Russian leaders Prime Minister Vladimir Putin and President Dmitry Medvedev have been using the country’s oil wealth to rebuild and modernize its military. The armed incursion into neighboring Georgia and threats to deploy missiles to counter the proposed U.S. missile shield are a reflection of Moscow throwing its weight around.
The Daily Mail reported that “the Russian Navy is poised to sail into the Mediterranean to conduct operations in NATO’s backyard for the first time since the end of the Cold War” (Oct. 4, 2008). Russia is presently conducting a fresh diplomatic offensive in selected nations. For example, The Sunday Times of London reported that “Russia is considering increasing its assistance to Iran’s nuclear programme … The Kremlin is discussing sending teams of Russian nuclear experts to Tehran and inviting Iranian nuclear experts to Moscow for training” (Sept. 7, 2008).

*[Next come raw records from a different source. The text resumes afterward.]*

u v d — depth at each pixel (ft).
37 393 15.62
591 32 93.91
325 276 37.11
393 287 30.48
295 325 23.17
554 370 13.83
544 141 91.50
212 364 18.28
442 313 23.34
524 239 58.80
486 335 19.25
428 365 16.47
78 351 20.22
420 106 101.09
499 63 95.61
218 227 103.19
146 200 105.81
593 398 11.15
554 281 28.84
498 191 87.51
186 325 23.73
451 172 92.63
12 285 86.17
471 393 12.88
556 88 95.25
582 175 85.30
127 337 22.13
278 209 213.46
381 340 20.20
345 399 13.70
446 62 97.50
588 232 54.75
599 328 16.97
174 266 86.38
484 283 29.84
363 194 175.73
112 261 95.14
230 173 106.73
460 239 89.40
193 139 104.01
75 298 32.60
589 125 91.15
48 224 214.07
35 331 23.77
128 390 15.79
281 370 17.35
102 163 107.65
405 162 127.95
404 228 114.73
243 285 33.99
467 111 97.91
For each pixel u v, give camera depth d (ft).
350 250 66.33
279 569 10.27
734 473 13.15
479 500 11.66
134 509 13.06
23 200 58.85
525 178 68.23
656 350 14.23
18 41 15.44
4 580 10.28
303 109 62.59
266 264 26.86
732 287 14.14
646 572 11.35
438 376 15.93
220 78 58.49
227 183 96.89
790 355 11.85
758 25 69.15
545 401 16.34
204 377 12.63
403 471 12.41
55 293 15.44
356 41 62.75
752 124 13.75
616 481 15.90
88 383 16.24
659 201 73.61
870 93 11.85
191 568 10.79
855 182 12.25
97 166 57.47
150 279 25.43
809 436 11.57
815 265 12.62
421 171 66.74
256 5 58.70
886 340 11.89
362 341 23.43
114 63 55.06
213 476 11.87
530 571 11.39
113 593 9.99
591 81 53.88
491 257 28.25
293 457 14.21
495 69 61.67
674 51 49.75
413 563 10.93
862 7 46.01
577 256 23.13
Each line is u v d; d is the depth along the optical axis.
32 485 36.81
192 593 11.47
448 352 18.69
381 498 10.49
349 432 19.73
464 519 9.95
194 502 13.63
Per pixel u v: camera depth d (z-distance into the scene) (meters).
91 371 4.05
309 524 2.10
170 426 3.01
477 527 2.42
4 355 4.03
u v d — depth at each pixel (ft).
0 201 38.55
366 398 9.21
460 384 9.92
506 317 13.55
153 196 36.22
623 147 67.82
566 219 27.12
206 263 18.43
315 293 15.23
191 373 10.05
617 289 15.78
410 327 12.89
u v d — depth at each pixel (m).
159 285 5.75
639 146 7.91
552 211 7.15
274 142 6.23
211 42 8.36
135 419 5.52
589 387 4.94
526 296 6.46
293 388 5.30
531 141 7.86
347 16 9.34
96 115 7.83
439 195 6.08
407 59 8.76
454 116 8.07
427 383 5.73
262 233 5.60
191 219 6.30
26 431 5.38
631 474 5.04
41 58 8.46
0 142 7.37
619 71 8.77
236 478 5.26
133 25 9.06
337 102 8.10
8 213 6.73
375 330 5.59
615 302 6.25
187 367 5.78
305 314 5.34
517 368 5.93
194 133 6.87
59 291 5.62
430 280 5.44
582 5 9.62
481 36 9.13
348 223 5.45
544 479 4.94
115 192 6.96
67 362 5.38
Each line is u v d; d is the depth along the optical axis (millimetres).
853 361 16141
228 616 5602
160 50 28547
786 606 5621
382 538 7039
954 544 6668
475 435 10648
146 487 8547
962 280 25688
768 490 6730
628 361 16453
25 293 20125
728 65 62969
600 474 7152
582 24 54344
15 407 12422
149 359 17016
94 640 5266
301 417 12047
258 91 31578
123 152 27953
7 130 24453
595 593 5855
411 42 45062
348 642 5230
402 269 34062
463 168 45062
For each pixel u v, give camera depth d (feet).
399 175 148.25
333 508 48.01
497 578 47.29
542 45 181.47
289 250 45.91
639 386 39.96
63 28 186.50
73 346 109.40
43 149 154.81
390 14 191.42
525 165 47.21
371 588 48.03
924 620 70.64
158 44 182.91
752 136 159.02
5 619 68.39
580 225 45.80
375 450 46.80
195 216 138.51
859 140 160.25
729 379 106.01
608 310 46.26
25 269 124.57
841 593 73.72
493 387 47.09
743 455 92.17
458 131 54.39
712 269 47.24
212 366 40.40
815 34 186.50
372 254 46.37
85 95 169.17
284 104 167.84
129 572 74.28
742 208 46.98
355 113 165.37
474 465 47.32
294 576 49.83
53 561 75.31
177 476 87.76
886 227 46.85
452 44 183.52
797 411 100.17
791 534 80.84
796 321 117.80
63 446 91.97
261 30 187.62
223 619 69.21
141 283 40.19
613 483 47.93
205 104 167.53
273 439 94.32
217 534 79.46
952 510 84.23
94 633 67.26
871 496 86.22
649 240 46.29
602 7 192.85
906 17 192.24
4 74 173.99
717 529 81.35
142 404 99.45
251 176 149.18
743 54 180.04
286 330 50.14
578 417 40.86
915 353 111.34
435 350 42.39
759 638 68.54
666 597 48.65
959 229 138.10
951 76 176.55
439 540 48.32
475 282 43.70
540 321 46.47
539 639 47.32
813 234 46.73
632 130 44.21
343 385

A Wall Street Journal news report related that the “Belarus president seeks to deploy Russian missiles … that could reach deep into Europe” (Nov. 14, 2008). Medvedev has also signed energy deals with Hugo Chavez designed to help develop Venezuelan oilfields. Muammar Gadhafi has offered Russia a naval base in Libya. A diplomatic push in Moldova has begun. Montenegro has a new nickname, “Moscow-on-the-sea.” All these trends show that Russia seems intent on re-exerting its former cold war power.